Table 1 shows the obtained dielectric strength. In addition, Table 1 also shows the result of determining that the withstand voltage of 1.0 V or more is acceptable (○) and that of less than 1.0 V is unacceptable (X).

[0021]

[Table 1]

[0022]

As described above, according to the present invention,
Providing a magnetic head suitable for high-density recording by making the nonmagnetic insulating layer of the magnetic gap layer at least one selected from silicon nitride, silicon oxynitride, aluminum nitride, amorphous carbon and amorphous boron nitride can do. The present invention can be particularly suitably used for a narrow gap MR reproducing head for high density magnetic recording. Further, by using such a magnetic head, high-density recording is possible, and a highly reliable magnetic recording device can be provided.

[Brief description of the drawings]

FIG. 1 is an enlarged sectional view of a reproducing element portion facing a write disk surface of a thin film MR head according to an embodiment of the present invention.

FIG. 2 is a diagram showing a configuration of an apparatus of an ECR-plasma CVD method.

FIG. 3 is a perspective view showing a method for measuring the insulating properties of a non-magnetic insulating layer formed by ECR-plasma CVD.

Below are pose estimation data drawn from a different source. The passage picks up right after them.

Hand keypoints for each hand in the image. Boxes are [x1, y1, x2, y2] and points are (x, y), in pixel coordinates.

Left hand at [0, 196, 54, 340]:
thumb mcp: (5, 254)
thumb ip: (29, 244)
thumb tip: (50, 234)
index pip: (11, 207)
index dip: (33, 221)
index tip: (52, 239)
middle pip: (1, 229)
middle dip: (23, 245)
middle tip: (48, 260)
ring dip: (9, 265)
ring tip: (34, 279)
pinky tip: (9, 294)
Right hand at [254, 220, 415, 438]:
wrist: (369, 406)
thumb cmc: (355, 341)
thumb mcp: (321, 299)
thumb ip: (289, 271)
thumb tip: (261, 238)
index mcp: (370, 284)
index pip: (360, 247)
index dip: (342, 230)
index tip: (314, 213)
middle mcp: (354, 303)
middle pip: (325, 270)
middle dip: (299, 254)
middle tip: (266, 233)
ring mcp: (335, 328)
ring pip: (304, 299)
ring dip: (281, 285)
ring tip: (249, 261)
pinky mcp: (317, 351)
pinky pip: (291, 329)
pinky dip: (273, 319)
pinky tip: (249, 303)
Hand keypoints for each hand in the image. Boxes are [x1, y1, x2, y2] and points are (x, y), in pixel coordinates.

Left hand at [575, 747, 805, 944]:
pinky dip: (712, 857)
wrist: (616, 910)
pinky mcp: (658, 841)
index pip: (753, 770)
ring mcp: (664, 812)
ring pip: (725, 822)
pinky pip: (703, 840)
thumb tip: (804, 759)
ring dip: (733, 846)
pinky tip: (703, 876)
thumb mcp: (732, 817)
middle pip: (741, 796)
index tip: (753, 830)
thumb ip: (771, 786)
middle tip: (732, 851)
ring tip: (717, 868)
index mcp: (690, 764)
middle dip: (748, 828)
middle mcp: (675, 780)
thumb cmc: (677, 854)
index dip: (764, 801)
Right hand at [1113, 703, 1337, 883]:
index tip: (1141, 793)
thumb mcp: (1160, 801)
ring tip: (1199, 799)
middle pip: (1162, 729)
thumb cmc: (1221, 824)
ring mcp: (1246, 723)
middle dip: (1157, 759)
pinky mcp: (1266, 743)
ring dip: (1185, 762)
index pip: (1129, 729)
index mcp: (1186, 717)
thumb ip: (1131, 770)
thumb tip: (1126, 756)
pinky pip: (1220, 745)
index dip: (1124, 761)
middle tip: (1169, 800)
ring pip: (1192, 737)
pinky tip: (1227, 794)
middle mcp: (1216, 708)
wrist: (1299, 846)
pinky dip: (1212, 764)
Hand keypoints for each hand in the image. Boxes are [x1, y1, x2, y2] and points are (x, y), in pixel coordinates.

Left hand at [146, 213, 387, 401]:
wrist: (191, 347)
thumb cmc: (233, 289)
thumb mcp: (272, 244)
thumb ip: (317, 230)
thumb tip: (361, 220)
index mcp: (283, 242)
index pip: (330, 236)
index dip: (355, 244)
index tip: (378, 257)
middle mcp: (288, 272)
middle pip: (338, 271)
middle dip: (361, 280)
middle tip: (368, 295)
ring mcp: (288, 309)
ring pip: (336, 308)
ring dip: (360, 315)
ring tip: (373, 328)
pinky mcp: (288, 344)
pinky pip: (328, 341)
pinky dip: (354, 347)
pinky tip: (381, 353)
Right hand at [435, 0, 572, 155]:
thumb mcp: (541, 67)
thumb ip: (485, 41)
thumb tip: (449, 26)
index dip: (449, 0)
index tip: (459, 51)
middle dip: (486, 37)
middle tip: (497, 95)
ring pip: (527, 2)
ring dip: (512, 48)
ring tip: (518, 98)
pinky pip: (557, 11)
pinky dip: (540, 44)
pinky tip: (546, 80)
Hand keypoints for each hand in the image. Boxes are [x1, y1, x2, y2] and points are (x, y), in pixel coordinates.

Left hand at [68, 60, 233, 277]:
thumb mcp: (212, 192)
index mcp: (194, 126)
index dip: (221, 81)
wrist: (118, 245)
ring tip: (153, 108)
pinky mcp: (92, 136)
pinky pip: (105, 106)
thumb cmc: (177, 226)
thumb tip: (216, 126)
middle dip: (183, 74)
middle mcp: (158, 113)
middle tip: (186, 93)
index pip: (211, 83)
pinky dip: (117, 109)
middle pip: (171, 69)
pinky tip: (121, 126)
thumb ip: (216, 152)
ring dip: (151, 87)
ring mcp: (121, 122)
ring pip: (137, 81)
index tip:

FIG. 4 is an enlarged sectional view of a reproducing element portion facing a write disk surface of a conventional thin film MR head.

[Explanation of symbols]

 DESCRIPTION OF SYMBOLS 1, 2 Magnetic shield layer 3 Magnetic resistance film part 4 Lead layer part 5, 6 Nonmagnetic insulating layer 7 Magnetic gap layer 8, 9 Conventional nonmagnetic insulating layer 10 Conventional magnetic gap layer 11 Substrate 12 ECR plasma chamber 13 Electromagnetic coil 14 Microwave power supply 15 Vacuum chamber 16 Vacuum suction path 17 Reactive gas introduction path 18 Gas cylinder 21 Non-magnetic insulating layer 22 Upper permalloy alloy layer 23 Lower permalloy alloy layer 24 Voltage measurement section

 ──────────────────────────────────────────────────続 き Continuing on the front page (72) Inventor Masatoshi Kitagawa 1006 Kadoma, Kadoma, Osaka Prefecture Matsushita Electric Industrial Co., Ltd.

Claims (4)

[Claims] The non-magnetic insulating layer of the magnetic gap layer is made of silicon nitride (SiN), silicon oxynitride (SiON), aluminum nitride (AlN), amorphous carbon (aC).
And a thin-film magnetic head comprising at least one selected from amorphous boron nitride (a-BN). 2. The method according to claim 1, wherein the non-magnetic insulating layer has a thickness of 1.
2. The thin-film magnetic head according to claim 1, having a withstand voltage of 0 V or more and a thickness of 50 nm or less. 3. The thin-film magnetic head according to claim 1, wherein the nonmagnetic insulating layer is formed by an electron cyclotron resonance plasma chemical vapor deposition (ECR plasma CVD). 4. A magnetic recording apparatus comprising the thin-film magnetic head according to claim 1 as a component.